L’Encyclopédie/1re édition/CATÉGORIE
CATÉGORIE, s. f. (Log.) ce mot signifie une classe d’êtres, ou de manieres d’être. Quoique l’on pût fort commodément distinguer toutes nos idées, en idées de substances, idées de modes, & idées de relations, Aristote jugea à propos de former dix classes, dont la premiere exprime la substance, & les autres les accidens ; savoir, la quantité, la qualité, la relation, l’action, la passion, le lieu, le tems, la situation, & enfin l’habillement. Toute cette nomenclature a été tirée par Aristote du tour & du génie de la langue Greque ; & ce philosophe a sacrifié ici la justesse de son génie à l’envie de rendre sa doctrine agréable à ses compatriotes, en leur indiquant de quoi fournir à leur babil. C’est à cette complaisance que l’on doit le livre où il explique fort au long ces dix classes, & les diverses distinctions dont elles sont susceptibles. Cette division de termes plûtôt que d’idées, a trop long-tems occupé les Philosophes, qui l’ont enrichie de leurs éclaircissemens. Porphyre surtout s’est signalé dans cette futile carriere par son traité de prædicabilibus sive universalibus. Il y parle aussi des idées des genres & des especes, sur lesquelles on ne trouve rien aujourd’hui dans Aristote. Diogene Laerce témoigne pourtant qu’il avoit écrit sur cette matiere. Le P. Rapin fait à cette occasion la remarque suivante ; savoir, que Gassendi n’auroit peut-être pas jugé la Logique d’Aristote imparfaite, par le supplément de Porphyre, qu’il a cru nécessaire pour y servir d’introduction, s’il eût fait réflexion que ce traité qui a été mis à la tête de la Logique d’Aristote, est pris de sa Métaphysique d’où Porphyre l’a tiré ; & qu’il y a apparence que ce supplément eût été inutile, s’il ne se fût rien perdu des livres de la Logique d’Aristote, dont Diogene Laerce fait mention.

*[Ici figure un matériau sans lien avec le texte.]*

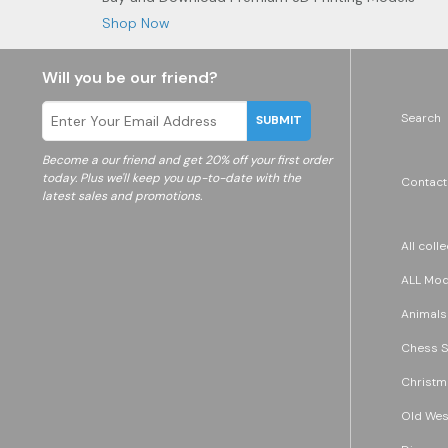
Shop Now
Will you be our friend?
Search
SUBMIT
Become a
our friend and get 20% off your first order
today. Plus we'll keep you up-to-date with the
Contact
latest sales and promotions.
All coll
ALL Mode
Animals
Chess S
Christm
Old Wes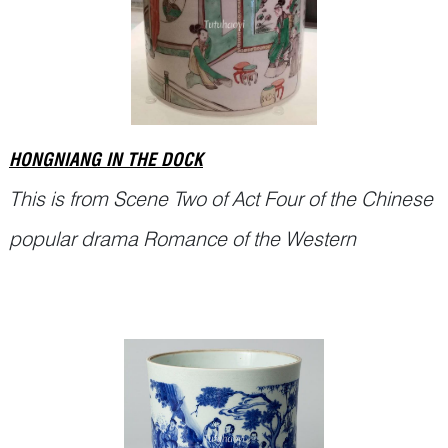
HONGNIANG IN THE DOCK
This is from Scene Two of Act Four of the Chinese
popular drama Romance of the Western
Chamber (西厢记
Xixiang Ji
).
Miss Cui Yingying 崔莺莺 and Zhang Junrui (张君
瑞, also called Scholar Zhang 张生) were deeply
in love. Yingying’s maid, Hongniang 红娘,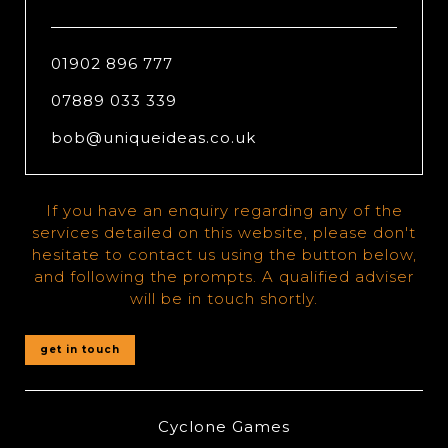
01902 896 777
07889 033 339
bob@uniqueideas.co.uk
If you have an enquiry regarding any of the
services detailed on this website, please don't
hesitate to contact us using the button below,
and following the prompts. A qualified adviser
will be in touch shortly.
get in touch
Cyclone Games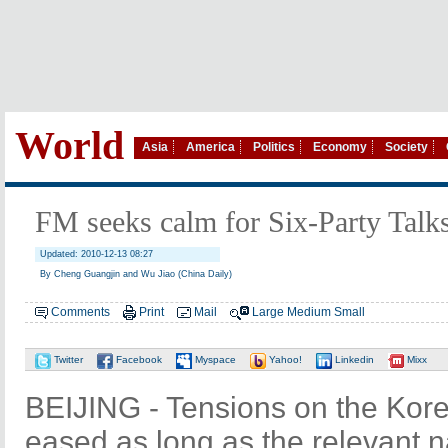
World
Asia
America
Politics
Economy
Society
FM seeks calm for Six-Party Talk
Updated: 2010-12-13 08:27
By Cheng Guangjin and Wu Jiao (China Daily)
Comments
Print
Mail
Large
Medium
Small
Twitter
Facebook
Myspace
Yahoo!
Linkedin
Mixx
BEIJING - Tensions on the Kor
eased as long as the relevant 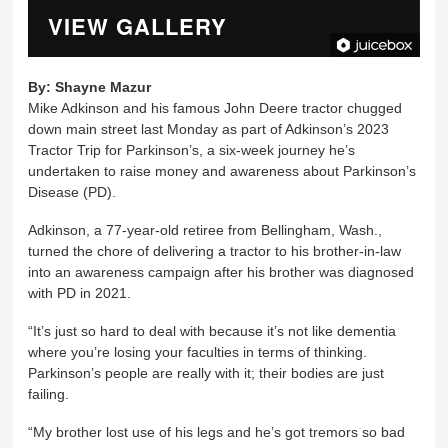
VIEW GALLERY
By:
Shayne Mazur
Mike Adkinson and his famous John Deere tractor chugged
down main street last Monday as part of Adkinson’s 2023
Tractor Trip for Parkinson’s, a six-week journey he’s
undertaken to raise money and awareness about Parkinson’s
Disease (PD).
Adkinson, a 77-year-old retiree from Bellingham, Wash.,
turned the chore of delivering a tractor to his brother-in-law
into an awareness campaign after his brother was diagnosed
with PD in 2021.
“It’s just so hard to deal with because it’s not like dementia
where you’re losing your faculties in terms of thinking.
Parkinson’s people are really with it; their bodies are just
failing.
“My brother lost use of his legs and he’s got tremors so bad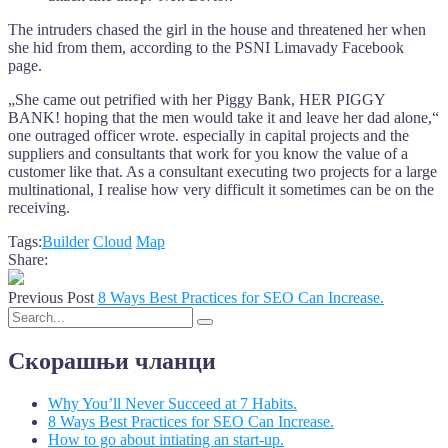
The intruders chased the girl in the house and threatened her when
she hid from them, according to the PSNI Limavady Facebook
page.
„She came out petrified with her Piggy Bank, HER PIGGY
BANK! hoping that the men would take it and leave her dad alone,“
one outraged officer wrote. especially in capital projects and the
suppliers and consultants that work for you know the value of a
customer like that. As a consultant executing two projects for a large
multinational, I realise how very difficult it sometimes can be on the
receiving.
Tags:
Builder
Cloud
Map
Share:
Previous Post
8 Ways Best Practices for SEO Can Increase.
Скорашњи чланци
Why You’ll Never Succeed at 7 Habits.
8 Ways Best Practices for SEO Can Increase.
How to go about intiating an start-up.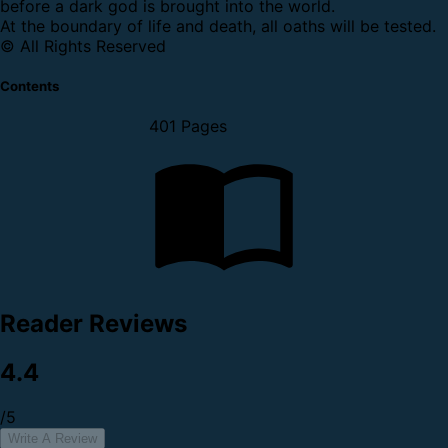
before a dark god is brought into the world.
At the boundary of life and death, all oaths will be tested.
© All Rights Reserved
Contents
401 Pages
Reader Reviews
4.4
/5
Write A Review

Il n’y a pas long tems qu’on est revenu de ces sottises : encore a-t-il bien fallu combattre pour les détruire. On a représenté d’abord qu’elles n’étoient pas à leur place dans la Logique, puisqu’il s’y agit des relations des êtres universels, qui sont du ressort de l’Ontologie. On a ajoûté que les distinctions exprimées dans les catégories, étoient frivoles, & qu’on y discernoit la différence du propre, tandis qu’on omettoit la distinction entre l’essence & l’accident. M. le Clerc a fort bien remarqué que les catégories ne nous apprennent autre chose, sinon quelles étoient les classes d’idées dans la tête d’Aristote, & non ce qu’elles sont dans la nature des choses, & qu’ainsi ce n’est pas la peine de donner tant de tems à les étudier. Si pourtant quelqu’un desire une conviction pleine & entiere de l’inutilité des catégories, il peut encore recourir à l’Art de penser, partie premiere, chap. iij. & à M. Crouzaz dans la deuxieme partie de sa Logique. (X)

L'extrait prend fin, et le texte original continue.